1. While the petition contains many grounds of attack upon 20 of the charter, the zoning ordinances of the City of Dublin, and the manner of their enforcement by the mayor and board of aldermen, some of which might, in a proper case, be held to be meritorious (Butler v. City of Dublin, 191 Ga. 551, 13 S. E. 2d 362), the only possible reason alleged for invoking the equitable remedy of injunction in this case is set out in paragraph 21 of the petition, the allegations of which are as follows: "That the Zoning Ordinance of 1950 provides that any person violating any provision thereof shall be punished as provided in Section 78 and Section 79 of the City of Dublin Code. That your petitioners have been threatened with prosecution if they proceed to improve their property above described by said city and under the terms of said ordinance." Held:
A petition which seeks to enjoin a prosecution under a municipal ordinance on the ground that it is unconstitutional, but which fails to allege that any arrest has been made, or that any property has been levied upon, or that there has been any other interference with the person or property rights of the petitioner, and which alleges merely a threat or mere apprehension of prosecution under the terms of the ordinance attacked, fails to state a cause of action. Code 55-102; City of Tifton v. Cooper, 206 Ga. 379
(57 S. E. 2d 196); Thomas v. Mayor &c. of Savannah, 209 Ga. 866
(76 S. E. 2d 796), and cases there cited; City of Bainbridge v. Olan Mills, 207 Ga. 636
(63 S. E. 2d 655); Baker v. City of Atlanta, 211 Ga. 34
(83 S. E. 2d 682).
2. The trial judge erred in overruling the general demurrer to the petition, and all further proceedings are nugatory.

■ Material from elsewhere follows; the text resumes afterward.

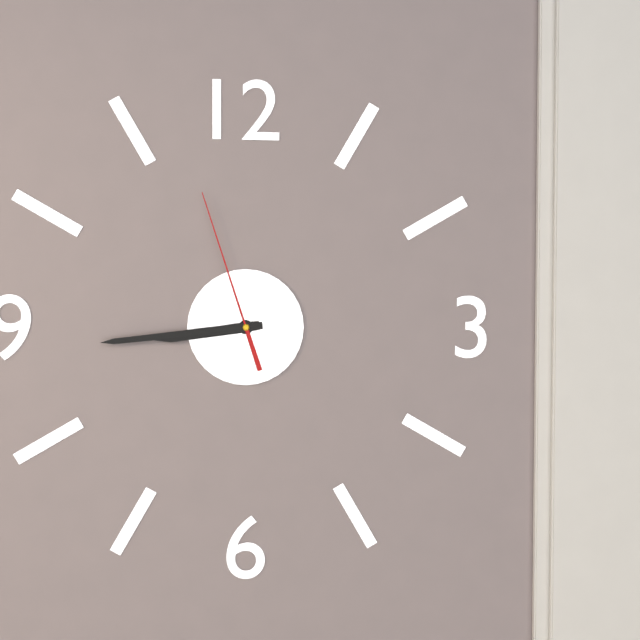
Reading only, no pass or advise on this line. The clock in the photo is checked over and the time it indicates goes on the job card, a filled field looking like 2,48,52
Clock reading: 8,44,57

M. H. Sikes and L. K. Keen brought their petition against the City of Dublin and the mayor and aldermen thereof, wherein it was alleged: that the petitioners were the owners of a described tract of land in the City of Dublin; that they had filed an application for a building permit with said city as required by and in compliance with 462 of the Code of 1937 of said city, which provides that, if "any person shall be desirous of erecting any building or structure within the limits of the City of Dublin, he shall make application at the office of the city clerk for a permit for that purpose," and specifies the information to be furnished with the application, and that "it shall not be lawful to proceed to construct . . . any building or structure within the limits of said City of Dublin without such permit"; that the application had been denied by the mayor and board of aldermen "on the grounds that this is in a zoned area"; that 20 of the charter of the City of Dublin (Ga. L. 1937, p. 1771), authorizing the city to enact zoning ordinances, and all zoning ordinances enacted by the city in pursuance thereof, are unconstitutional, null and void, because violative of various provisions of the State and Federal Constitutions for numerous reasons set out in the petition; and "that your petitioners have been threatened with prosecution," by said city under said ordinances if they proceed to improve their property. The petition prayed: "That the defendants be temporarily enjoined and restrained from either personally or by and through their agents and employees in any manner enforcing or attempting to enforce the above mentioned ordinance against your petitioner and further that they be similarly enjoined and restrained from otherwise interfering with your petitioners' use of their property"; that the zoning ordinance be declared null, void, unconstitutional, and of no effect; that the defendants' arbitrary and discriminatory manner of enforcing zoning be enjoined and restrained; for a permanent injunction; and for general relief.
To this petition as amended the defendants demurred generally upon the grounds: (a) there is no cause of action therein set out; (b) it affirmatively appears from said petition that plaintiffs are not entitled to relief therein prayed for; (c) no facts are alleged in said petition to authorize the equitable relief prayed for; (d) it affirmatively appears from the petition that the plaintiffs have a full, adequate, and complete remedy at law. The trial judge overruled the general demurrer; and, after hearing evidence, denied an interlocutory injunction. To the judgment denying the interlocutory injunction the plaintiffs excepted in the main bill of exceptions; and the defendants, by cross-bill of exceptions, assign error upon the overruling of the general demurrer.